→ **GOAL OF THE EXERCISE**
Your response should reproduce every line of the entries that contains the word "SELECT".
-- AVAILABLE DATA follows --
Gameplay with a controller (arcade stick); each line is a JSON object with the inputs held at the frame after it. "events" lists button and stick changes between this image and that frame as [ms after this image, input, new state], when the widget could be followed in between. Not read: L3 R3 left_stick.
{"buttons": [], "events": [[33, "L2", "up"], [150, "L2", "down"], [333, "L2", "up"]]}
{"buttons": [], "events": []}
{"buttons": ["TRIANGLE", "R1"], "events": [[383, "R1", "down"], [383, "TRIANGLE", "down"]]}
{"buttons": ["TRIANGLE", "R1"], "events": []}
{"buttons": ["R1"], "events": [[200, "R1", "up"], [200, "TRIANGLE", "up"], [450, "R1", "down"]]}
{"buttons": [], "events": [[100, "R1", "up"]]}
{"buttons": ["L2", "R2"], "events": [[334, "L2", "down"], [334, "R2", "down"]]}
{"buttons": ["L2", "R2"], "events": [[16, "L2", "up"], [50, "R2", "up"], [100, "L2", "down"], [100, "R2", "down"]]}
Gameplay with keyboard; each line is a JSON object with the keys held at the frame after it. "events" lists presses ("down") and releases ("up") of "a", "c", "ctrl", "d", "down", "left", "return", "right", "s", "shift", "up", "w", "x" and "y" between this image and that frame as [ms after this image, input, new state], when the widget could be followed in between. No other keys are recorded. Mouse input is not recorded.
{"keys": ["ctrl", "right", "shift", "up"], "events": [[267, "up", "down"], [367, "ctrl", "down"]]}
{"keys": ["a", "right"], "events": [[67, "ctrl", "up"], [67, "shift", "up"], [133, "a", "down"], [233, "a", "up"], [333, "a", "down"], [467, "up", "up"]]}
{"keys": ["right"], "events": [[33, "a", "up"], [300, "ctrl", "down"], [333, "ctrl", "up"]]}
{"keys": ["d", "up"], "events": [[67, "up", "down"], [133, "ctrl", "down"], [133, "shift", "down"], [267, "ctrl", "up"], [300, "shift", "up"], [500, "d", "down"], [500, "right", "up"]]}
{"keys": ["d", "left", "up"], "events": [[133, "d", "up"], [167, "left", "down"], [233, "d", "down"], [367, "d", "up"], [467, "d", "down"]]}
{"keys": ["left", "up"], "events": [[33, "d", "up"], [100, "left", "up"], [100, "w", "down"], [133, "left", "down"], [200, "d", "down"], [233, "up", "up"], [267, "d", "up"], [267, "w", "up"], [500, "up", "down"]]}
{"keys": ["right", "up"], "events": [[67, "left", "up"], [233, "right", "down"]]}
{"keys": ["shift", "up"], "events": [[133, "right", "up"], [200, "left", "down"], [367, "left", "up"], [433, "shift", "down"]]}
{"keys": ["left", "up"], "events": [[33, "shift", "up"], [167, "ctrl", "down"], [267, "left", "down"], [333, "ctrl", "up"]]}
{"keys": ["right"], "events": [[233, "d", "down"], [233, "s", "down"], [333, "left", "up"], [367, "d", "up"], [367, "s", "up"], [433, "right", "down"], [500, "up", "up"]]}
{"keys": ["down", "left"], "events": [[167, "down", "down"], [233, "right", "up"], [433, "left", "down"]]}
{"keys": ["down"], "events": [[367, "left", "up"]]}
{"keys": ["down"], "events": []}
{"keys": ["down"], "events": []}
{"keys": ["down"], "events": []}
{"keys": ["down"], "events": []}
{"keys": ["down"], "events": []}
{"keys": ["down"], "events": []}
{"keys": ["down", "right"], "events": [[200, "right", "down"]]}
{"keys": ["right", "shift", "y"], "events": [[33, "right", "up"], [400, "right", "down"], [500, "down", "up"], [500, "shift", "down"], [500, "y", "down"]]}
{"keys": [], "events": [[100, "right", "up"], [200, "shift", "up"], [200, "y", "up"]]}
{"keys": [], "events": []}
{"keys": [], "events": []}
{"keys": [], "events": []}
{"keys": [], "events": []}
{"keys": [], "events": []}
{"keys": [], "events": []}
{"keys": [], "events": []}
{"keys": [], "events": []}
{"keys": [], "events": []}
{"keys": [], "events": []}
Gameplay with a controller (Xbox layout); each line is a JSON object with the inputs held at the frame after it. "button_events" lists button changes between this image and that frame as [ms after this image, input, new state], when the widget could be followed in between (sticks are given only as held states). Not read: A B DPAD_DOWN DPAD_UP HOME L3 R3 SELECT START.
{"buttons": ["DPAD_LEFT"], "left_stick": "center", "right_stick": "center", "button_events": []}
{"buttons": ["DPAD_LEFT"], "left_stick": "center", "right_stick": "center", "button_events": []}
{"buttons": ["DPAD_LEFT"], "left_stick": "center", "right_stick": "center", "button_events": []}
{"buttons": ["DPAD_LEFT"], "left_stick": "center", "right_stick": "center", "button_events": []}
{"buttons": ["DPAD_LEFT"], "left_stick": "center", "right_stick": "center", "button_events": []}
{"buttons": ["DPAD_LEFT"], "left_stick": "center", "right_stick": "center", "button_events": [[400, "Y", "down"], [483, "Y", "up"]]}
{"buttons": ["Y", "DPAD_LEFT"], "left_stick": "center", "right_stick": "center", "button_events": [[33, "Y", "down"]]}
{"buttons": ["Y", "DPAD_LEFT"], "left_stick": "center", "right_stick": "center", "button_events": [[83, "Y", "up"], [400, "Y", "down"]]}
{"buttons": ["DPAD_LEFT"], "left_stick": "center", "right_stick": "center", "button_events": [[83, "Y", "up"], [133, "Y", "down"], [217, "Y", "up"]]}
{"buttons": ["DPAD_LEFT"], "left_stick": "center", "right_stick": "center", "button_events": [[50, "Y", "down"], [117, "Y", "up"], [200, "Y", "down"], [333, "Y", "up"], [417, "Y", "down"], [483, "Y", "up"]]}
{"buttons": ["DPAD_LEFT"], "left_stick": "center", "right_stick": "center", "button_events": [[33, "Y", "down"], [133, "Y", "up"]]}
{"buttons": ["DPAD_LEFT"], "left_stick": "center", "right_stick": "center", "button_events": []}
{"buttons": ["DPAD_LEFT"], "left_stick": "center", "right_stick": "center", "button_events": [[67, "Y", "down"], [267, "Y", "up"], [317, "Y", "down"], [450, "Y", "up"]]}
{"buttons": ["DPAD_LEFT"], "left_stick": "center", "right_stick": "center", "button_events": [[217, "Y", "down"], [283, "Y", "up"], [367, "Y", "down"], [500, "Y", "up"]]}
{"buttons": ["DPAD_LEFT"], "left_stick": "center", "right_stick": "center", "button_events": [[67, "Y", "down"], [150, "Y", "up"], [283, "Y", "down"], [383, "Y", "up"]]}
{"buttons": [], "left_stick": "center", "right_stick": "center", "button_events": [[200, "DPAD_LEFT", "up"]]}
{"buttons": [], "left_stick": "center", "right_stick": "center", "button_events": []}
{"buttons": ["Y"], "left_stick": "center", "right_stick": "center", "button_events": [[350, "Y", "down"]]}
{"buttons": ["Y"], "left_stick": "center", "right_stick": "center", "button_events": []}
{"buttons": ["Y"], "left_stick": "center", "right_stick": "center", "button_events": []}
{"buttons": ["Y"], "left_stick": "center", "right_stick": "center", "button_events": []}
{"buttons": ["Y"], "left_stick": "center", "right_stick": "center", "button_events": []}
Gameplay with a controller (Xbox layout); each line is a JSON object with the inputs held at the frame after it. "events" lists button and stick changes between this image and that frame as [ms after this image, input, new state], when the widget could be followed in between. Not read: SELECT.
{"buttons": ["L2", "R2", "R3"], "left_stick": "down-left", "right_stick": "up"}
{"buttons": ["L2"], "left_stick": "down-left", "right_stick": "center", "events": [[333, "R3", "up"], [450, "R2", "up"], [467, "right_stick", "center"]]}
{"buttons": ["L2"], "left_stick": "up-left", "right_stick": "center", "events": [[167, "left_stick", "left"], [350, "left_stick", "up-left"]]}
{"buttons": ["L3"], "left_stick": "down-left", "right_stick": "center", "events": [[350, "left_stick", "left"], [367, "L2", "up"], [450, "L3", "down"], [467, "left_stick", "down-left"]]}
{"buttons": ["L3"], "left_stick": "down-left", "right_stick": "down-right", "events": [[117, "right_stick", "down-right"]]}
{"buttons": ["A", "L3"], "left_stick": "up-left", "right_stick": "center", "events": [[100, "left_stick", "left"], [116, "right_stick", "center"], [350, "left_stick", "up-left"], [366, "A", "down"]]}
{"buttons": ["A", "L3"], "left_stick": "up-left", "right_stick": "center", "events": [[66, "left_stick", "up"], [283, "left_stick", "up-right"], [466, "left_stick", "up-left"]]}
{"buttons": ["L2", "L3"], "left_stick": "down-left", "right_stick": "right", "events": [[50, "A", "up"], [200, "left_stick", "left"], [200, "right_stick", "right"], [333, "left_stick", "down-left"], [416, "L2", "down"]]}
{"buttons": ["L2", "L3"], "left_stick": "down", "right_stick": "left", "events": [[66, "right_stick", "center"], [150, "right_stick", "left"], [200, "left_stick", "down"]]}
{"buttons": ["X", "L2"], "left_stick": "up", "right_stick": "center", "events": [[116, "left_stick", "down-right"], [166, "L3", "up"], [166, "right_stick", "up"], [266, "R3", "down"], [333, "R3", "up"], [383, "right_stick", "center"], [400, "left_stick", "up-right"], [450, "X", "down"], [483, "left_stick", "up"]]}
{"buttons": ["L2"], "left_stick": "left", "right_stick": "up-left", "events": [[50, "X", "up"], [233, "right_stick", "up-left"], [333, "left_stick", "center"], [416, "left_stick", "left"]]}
-- AVAILABLE DATA concluded --
→ **OUTPUT**
Gameplay with a controller (Xbox layout); each line is a JSON object with the inputs held at the frame after it. "button_events" lists button changes between this image and that frame as [ms after this image, input, new state], when the widget could be followed in between (sticks are given only as held states). Not read: A B DPAD_DOWN DPAD_UP HOME L3 R3 SELECT START.
Gameplay with a controller (Xbox layout); each line is a JSON object with the inputs held at the frame after it. "events" lists button and stick changes between this image and that frame as [ms after this image, input, new state], when the widget could be followed in between. Not read: SELECT.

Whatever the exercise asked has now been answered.